Using Black aluminium Aerospace pop rivets should be fine

the shear and tensile strength of aerospace pop rivets is huge. ( look at the wind out awning brackets for an example)

using sealed / blind rivets will ensure there are no open holes in the river to allow water ingress via the hole once the rivet is fitted.

here’s a website for details of various options

Thank you.You don’t know what size I’ll need for the bike rack. I’ve heard they are 6.4
 
Thank you.You don’t know what size I’ll need for the bike rack. I’ve heard they are 6.4
If you measure the head that is visible on the existing rivet,
it should give you a good idea of the size needed (rivets tend to be industry standard)
the head size should correlate to the shank size, (e.g 6.4mm which will require a 6.5mm hole for the rivet to go through)
then refer to the chart I posted in the link,
now Look at the “grip range” which will be the Min / Max that the rivet can clamp together :
i.e the thickness of both pieces of material to be clamped will need to be within the “grip range“ specified for a particular rivet.
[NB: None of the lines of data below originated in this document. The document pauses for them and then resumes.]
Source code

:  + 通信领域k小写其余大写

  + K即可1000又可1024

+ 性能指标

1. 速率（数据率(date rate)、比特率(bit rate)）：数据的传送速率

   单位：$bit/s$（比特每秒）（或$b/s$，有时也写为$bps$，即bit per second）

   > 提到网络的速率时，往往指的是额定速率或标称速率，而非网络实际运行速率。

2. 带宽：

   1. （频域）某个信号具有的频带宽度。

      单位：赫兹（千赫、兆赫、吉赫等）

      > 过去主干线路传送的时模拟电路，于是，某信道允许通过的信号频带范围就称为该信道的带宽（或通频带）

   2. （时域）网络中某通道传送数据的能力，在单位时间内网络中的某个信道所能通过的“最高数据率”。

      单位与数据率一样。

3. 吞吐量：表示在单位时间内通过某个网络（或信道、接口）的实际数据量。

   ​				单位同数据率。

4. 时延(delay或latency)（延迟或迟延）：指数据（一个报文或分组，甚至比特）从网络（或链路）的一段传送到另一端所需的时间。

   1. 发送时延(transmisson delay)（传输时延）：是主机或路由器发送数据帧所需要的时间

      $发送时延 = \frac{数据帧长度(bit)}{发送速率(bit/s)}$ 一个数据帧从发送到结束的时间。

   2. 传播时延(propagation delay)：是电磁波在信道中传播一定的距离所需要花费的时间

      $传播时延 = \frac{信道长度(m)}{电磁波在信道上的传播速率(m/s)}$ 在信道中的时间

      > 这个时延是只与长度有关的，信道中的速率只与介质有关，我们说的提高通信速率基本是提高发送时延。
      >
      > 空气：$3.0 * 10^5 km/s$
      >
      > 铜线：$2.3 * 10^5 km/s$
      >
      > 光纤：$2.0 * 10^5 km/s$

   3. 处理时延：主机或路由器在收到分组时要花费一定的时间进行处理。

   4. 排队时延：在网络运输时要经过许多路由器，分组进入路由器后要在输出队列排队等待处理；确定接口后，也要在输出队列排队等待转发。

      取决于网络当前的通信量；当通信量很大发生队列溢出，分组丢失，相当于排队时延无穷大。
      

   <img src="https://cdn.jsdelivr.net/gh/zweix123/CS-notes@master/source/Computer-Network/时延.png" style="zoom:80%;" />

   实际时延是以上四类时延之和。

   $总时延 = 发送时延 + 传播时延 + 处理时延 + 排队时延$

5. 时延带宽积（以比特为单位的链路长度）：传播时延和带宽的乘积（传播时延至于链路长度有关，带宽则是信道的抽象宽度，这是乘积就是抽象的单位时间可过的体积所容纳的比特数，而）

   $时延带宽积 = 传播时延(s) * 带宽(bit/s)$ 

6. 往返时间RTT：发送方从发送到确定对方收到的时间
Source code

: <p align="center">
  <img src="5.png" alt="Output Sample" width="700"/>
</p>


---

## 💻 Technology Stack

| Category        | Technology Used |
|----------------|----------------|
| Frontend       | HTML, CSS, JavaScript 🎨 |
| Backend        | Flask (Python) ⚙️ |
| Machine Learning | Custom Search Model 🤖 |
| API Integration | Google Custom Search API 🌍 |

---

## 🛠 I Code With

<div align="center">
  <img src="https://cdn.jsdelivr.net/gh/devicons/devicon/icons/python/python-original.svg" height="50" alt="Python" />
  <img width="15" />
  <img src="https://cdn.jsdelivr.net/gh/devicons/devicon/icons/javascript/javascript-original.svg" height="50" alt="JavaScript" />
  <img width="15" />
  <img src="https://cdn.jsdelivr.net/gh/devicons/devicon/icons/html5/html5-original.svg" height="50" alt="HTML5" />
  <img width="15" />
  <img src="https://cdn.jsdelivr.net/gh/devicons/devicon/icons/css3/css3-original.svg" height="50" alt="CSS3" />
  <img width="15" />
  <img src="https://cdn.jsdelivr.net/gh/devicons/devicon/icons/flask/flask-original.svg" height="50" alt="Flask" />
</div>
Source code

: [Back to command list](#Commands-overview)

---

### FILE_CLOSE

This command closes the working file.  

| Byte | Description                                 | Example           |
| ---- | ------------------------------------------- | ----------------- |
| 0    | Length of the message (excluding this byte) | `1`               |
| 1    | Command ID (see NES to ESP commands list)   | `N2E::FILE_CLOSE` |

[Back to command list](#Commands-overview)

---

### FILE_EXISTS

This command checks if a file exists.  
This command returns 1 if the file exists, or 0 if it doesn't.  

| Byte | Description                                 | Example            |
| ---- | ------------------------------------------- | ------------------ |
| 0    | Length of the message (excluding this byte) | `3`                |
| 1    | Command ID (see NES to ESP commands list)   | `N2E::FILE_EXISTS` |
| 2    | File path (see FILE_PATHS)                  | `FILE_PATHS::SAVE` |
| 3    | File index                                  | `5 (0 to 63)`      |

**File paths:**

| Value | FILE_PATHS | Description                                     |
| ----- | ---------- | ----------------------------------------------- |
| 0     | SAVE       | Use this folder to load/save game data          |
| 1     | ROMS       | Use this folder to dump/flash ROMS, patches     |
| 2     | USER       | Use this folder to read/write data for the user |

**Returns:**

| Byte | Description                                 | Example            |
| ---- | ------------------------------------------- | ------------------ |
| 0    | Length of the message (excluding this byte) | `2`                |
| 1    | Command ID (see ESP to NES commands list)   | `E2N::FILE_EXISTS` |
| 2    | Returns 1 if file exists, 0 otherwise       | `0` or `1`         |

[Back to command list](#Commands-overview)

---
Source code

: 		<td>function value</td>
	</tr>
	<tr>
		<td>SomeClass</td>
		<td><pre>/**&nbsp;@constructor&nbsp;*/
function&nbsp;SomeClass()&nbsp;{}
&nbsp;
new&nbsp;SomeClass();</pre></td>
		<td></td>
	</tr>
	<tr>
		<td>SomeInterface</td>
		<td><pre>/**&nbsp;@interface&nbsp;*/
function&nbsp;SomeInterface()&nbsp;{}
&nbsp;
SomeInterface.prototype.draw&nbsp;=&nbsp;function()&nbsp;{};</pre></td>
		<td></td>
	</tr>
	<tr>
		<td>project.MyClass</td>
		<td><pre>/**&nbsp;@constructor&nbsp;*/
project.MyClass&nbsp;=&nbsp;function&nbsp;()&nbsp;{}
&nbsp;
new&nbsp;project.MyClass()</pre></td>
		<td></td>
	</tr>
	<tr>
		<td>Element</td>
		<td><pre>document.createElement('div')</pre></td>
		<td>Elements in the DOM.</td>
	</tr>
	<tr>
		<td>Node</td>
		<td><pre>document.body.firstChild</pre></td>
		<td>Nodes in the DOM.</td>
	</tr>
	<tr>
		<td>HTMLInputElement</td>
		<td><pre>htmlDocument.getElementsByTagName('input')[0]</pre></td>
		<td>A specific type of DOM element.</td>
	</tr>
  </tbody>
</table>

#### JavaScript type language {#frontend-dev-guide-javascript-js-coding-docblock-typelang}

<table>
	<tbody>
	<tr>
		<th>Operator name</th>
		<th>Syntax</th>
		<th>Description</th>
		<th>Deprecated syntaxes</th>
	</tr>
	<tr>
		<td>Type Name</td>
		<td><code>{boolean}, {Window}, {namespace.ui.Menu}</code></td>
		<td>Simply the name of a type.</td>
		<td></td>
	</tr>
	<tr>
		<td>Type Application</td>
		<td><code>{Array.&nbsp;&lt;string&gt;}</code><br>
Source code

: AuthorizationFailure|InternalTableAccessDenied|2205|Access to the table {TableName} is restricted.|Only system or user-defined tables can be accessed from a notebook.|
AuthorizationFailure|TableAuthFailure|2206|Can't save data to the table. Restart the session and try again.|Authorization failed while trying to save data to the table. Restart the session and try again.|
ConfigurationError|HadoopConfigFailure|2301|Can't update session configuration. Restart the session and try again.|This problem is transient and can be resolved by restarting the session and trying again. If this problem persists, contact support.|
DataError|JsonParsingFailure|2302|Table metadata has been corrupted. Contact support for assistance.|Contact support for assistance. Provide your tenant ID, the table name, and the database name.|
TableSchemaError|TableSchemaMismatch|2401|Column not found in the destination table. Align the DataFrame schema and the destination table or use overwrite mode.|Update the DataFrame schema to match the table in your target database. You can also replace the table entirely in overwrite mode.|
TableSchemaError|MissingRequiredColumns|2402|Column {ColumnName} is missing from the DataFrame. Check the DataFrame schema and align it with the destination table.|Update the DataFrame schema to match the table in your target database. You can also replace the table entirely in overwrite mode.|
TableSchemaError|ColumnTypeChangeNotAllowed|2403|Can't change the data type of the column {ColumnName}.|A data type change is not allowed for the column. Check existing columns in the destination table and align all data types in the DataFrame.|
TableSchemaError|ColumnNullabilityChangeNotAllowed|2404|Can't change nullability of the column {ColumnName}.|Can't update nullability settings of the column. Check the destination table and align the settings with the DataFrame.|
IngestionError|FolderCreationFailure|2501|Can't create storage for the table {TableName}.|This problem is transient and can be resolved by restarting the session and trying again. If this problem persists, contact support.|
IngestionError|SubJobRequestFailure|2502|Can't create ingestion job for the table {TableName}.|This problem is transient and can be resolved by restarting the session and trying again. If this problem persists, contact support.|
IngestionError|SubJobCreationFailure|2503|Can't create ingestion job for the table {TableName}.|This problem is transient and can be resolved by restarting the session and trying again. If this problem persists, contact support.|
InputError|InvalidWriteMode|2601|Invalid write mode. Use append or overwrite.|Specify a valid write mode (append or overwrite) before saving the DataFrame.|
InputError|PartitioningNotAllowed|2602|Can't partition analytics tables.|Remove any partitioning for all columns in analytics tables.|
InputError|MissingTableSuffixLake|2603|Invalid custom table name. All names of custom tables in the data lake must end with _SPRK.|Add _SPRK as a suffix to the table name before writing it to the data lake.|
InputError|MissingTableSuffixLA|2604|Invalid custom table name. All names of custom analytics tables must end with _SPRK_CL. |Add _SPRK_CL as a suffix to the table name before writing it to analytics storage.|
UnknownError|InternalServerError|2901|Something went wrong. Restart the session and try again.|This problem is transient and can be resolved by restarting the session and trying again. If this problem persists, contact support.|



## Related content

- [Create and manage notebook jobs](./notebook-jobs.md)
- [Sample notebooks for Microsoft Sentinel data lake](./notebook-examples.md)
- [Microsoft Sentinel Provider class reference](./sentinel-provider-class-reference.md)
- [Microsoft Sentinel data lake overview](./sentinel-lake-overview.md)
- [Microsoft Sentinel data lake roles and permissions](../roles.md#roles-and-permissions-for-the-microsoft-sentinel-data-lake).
I hope that makes sense, post here if not


Edit: note when drilling the existing rivet out do not drill the through hole, in the frame, larger than the specified through hole for the particular rivet spec or the rivet will simply pull through the hole when you fit the new rivet.

alternatively
you can Drill the head off the rivet carefully, best to use a pillar drill so you do not have to drill through the hole in both parts, drilling only the head (not going through the whole rivet) with an appropriate size drill (slightly bigger than the shank) will effectively cut the rivet head off and release the shank which will fall into the frame
 
Last edited:
If you measure the head that is visible on the existing rivet,
it should give you a good idea of the size needed (rivets tend to be industry standard)
the head size should correlate to the shank size, (e.g 6.4mm which will require a 6.5mm hole for the rivet to go through)
then refer to the chart I posted in the link,
now Look at the “grip range” which will be the Min / Max that the rivet can clamp together :
i.e the thickness of both pieces of material to be clamped will need to be within the “grip range“ specified for a particular rivet.

I hope that makes sense, post here if not


Edit: note when drilling the existing rivet out do not drill the through hole, in the frame, larger than the specified through hole for the particular rivet spec or the rivet will simply pull through the hole when you fit the new rivet.

alternatively
you can Drill the head off the rivet carefully, best to use a pillar drill so you do not have to drill through the hole in both parts, drilling only the head (not going through the whole rivet) with an appropriate size drill (slightly bigger than the shank) will effectively cut the rivet head off and release the shank which will fall into the frame
Thank you.
 
Don’t forget this is a bike rack and not a vehicle about to be launched into space. If you could find them the right size anything to do with aerospace or aircraft is going to probably cost more than the rack. How do I know? I worked on jet engines at Roll Royce. Everything has to be coded so it can be traced back to the person that made it.
You could always contact the manufacturer and ask then what they use. You could say that a couple of the rivets have come loose.